- What you will do
Starting with the line that contains "collectors: R. M. Harper" and going on through the end of the records, give those lines again, changing "catalogue" to "catalog" and leaving everything else as it is.

[START Given information]

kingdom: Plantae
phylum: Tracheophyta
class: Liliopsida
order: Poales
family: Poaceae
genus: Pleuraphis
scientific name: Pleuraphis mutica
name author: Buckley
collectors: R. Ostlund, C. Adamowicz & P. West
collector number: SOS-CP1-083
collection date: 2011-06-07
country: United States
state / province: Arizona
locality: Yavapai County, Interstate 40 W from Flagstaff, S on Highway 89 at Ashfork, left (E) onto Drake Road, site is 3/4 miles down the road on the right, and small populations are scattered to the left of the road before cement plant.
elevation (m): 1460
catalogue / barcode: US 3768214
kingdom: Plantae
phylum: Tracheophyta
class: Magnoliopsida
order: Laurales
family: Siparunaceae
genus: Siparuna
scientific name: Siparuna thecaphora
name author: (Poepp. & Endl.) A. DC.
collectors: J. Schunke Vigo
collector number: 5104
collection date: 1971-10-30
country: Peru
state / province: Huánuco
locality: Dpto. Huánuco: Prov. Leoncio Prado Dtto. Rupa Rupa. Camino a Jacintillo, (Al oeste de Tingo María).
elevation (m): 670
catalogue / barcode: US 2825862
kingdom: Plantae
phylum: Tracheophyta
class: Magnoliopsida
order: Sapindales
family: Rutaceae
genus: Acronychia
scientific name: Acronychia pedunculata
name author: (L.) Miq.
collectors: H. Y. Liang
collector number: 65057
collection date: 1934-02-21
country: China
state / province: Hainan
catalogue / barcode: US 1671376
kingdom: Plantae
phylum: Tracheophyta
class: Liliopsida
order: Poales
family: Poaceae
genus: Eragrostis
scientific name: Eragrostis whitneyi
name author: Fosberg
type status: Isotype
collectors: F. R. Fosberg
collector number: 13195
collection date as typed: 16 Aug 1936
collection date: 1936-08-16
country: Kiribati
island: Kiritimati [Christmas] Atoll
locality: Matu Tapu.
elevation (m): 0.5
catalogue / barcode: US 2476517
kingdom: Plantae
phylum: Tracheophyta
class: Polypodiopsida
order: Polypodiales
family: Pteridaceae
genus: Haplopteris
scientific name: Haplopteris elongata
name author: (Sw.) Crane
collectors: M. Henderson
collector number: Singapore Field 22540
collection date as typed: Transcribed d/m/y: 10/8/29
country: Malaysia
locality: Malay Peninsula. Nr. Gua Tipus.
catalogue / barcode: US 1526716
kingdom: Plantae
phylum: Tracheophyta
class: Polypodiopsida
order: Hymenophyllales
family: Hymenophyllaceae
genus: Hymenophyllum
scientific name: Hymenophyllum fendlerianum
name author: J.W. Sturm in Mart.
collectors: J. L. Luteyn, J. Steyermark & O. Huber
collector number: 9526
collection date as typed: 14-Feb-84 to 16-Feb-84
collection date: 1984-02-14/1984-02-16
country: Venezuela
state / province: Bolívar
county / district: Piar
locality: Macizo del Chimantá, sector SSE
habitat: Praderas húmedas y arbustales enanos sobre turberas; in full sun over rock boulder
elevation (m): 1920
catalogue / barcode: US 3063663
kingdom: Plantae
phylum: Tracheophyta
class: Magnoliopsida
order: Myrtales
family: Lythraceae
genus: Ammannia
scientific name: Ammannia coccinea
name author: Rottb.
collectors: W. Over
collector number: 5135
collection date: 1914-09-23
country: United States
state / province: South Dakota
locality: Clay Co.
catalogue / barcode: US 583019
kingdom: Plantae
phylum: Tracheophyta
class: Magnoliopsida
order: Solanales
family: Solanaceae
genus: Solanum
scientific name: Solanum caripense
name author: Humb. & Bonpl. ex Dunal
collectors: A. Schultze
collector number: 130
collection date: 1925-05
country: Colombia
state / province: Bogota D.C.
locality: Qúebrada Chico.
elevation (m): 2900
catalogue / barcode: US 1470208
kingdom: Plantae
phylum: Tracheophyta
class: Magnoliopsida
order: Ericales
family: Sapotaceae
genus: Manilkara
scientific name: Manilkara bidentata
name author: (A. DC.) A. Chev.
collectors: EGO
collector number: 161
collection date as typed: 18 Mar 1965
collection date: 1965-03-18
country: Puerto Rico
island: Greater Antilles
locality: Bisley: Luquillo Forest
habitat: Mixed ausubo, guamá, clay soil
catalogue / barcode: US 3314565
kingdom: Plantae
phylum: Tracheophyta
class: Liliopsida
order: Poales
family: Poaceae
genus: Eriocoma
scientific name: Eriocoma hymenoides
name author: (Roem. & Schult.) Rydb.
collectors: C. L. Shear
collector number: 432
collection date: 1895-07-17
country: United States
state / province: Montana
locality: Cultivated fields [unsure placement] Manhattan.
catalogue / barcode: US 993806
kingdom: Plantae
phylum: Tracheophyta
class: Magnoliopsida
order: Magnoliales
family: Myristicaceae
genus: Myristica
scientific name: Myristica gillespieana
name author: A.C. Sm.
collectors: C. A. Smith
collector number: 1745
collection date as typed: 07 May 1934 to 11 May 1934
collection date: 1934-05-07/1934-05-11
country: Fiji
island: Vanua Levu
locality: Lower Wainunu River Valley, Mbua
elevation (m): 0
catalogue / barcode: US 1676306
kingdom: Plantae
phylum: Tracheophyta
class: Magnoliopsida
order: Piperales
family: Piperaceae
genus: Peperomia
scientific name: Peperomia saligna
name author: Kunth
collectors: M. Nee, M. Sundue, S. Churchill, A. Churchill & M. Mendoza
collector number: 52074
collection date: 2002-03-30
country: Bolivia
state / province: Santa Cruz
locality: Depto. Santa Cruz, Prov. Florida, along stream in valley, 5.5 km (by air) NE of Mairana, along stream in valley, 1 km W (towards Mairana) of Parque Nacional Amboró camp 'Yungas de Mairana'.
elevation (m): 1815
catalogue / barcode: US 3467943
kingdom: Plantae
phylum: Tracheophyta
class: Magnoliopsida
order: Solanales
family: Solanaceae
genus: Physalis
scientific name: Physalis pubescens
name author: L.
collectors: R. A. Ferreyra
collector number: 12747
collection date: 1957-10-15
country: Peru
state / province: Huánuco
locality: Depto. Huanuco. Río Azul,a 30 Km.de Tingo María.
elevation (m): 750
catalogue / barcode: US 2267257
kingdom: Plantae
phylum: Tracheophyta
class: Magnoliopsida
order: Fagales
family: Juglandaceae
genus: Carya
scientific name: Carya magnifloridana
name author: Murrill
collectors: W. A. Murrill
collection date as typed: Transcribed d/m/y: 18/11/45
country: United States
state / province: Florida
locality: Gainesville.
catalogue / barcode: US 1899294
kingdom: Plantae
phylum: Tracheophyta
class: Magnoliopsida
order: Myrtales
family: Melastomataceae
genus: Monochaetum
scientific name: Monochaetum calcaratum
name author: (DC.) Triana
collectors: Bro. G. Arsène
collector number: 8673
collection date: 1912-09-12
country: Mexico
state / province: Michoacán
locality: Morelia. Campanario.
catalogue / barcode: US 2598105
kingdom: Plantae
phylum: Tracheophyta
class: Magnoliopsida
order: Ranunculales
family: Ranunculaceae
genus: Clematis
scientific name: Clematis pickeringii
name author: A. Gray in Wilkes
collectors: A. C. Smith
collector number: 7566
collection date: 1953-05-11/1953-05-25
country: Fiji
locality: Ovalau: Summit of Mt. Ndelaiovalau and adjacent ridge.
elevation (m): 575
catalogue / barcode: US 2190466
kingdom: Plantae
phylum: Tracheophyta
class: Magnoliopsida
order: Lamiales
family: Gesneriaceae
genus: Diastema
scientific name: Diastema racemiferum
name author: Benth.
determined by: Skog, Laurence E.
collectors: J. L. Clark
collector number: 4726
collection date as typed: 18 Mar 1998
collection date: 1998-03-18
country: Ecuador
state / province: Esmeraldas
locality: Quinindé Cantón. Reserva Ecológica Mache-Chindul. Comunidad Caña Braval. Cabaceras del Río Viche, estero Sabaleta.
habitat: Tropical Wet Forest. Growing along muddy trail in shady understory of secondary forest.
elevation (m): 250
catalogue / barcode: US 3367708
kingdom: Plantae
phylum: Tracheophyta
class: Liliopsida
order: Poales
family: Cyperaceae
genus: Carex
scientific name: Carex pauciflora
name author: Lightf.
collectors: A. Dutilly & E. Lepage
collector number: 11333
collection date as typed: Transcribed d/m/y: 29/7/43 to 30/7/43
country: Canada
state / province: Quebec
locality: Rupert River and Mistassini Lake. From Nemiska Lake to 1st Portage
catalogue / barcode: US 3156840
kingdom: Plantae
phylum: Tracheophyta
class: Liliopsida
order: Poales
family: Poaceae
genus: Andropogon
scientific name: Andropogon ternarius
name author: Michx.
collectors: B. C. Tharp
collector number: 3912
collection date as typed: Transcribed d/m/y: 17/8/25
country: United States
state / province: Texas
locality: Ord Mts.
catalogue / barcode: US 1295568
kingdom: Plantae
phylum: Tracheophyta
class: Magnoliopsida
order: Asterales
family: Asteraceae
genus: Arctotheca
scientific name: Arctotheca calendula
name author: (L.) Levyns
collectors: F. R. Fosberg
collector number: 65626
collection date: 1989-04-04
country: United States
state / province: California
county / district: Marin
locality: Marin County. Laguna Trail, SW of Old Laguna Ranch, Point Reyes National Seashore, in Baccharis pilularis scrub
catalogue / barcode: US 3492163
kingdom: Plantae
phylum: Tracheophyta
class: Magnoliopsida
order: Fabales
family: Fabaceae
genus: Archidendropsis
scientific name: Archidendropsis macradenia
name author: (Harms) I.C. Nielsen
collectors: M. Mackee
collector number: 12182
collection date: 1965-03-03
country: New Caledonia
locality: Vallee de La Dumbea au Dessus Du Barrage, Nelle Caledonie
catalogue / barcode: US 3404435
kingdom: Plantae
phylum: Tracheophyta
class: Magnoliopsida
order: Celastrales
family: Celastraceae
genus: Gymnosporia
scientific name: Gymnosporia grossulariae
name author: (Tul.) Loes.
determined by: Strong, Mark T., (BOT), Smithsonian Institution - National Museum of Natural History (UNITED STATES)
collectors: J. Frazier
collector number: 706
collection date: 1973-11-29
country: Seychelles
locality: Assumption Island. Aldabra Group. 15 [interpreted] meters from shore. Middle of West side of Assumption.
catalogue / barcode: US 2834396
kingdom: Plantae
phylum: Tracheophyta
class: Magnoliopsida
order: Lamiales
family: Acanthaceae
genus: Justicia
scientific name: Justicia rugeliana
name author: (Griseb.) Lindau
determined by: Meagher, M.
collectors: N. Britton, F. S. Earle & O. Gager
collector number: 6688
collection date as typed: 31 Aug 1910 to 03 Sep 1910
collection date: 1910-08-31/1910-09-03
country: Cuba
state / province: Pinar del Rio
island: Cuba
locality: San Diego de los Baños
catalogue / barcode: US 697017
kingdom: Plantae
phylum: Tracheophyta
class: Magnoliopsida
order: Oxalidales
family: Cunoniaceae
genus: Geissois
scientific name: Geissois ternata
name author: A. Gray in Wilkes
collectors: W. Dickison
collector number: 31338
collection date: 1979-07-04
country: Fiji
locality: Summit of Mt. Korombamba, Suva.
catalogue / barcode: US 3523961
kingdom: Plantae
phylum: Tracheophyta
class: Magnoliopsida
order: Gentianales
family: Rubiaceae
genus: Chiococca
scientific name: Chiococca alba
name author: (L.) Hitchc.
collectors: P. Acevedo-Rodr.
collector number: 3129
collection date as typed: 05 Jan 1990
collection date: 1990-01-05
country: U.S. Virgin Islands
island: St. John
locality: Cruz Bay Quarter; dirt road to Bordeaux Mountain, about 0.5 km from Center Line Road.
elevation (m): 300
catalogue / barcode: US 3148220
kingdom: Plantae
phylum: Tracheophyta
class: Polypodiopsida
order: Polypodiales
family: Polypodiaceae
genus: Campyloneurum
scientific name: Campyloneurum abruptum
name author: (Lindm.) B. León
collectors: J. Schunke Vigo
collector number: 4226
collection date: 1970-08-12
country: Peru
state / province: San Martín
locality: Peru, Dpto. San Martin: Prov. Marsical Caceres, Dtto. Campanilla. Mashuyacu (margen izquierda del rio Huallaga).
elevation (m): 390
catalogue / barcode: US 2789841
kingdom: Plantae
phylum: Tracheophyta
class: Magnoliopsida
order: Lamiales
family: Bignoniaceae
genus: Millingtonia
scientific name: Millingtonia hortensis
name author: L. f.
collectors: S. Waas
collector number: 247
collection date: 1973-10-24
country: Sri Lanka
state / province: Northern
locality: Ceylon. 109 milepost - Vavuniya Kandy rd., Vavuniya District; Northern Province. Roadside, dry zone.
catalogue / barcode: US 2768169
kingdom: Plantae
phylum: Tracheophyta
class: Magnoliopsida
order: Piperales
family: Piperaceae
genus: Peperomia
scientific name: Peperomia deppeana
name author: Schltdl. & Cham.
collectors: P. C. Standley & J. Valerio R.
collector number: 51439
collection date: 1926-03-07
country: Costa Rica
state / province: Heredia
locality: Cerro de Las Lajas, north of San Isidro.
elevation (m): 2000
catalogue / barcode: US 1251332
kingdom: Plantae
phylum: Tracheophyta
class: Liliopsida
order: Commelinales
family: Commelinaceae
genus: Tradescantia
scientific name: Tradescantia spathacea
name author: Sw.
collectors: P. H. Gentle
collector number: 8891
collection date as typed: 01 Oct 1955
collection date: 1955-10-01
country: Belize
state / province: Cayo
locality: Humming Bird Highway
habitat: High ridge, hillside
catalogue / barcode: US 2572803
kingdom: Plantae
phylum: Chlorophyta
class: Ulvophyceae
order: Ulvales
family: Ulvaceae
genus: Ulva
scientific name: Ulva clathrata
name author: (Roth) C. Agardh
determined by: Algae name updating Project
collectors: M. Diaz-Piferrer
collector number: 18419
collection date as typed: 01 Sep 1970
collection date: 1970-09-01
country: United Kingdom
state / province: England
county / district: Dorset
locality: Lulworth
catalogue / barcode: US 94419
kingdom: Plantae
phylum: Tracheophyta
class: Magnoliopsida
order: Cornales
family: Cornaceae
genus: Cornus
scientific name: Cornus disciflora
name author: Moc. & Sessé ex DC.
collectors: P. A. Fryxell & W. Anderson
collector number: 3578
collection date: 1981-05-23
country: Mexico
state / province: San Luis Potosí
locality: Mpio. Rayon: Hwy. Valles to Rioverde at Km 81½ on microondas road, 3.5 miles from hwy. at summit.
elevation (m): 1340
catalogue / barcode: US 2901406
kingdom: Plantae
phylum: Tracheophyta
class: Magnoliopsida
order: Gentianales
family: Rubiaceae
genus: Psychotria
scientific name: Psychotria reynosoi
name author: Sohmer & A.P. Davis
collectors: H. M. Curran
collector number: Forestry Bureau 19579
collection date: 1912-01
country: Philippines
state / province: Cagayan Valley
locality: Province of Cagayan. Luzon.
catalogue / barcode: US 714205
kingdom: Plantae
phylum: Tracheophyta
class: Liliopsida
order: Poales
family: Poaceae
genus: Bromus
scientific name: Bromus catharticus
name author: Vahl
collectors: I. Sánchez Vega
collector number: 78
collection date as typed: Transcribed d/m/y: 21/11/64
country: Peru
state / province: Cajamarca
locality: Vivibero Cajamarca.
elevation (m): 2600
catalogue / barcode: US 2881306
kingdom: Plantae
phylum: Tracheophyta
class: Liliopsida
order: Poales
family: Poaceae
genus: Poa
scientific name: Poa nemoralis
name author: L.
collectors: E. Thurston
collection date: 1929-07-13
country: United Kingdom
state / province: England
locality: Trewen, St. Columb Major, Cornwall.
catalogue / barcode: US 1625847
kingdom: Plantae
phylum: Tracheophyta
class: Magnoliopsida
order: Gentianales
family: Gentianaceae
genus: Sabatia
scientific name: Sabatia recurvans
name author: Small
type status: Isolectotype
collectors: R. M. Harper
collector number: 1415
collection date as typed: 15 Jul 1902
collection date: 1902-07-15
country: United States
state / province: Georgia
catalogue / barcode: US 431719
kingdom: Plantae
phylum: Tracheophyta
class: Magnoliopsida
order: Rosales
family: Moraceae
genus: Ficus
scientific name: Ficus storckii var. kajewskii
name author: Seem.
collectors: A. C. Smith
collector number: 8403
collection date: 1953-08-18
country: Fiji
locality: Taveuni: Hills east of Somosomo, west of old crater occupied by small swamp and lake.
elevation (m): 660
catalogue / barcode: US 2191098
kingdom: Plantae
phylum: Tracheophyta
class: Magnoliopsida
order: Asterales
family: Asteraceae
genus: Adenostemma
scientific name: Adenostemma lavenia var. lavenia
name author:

[END Given information]

- The output
collectors: R. M. Harper
collector number: 1415
collection date as typed: 15 Jul 1902
collection date: 1902-07-15
country: United States
state / province: Georgia
catalog / barcode: US 431719
kingdom: Plantae
phylum: Tracheophyta
class: Magnoliopsida
order: Rosales
family: Moraceae
genus: Ficus
scientific name: Ficus storckii var. kajewskii
name author: Seem.
collectors: A. C. Smith
collector number: 8403
collection date: 1953-08-18
country: Fiji
locality: Taveuni: Hills east of Somosomo, west of old crater occupied by small swamp and lake.
elevation (m): 660
catalog / barcode: US 2191098
kingdom: Plantae
phylum: Tracheophyta
class: Magnoliopsida
order: Asterales
family: Asteraceae
genus: Adenostemma
scientific name: Adenostemma lavenia var. lavenia
name author:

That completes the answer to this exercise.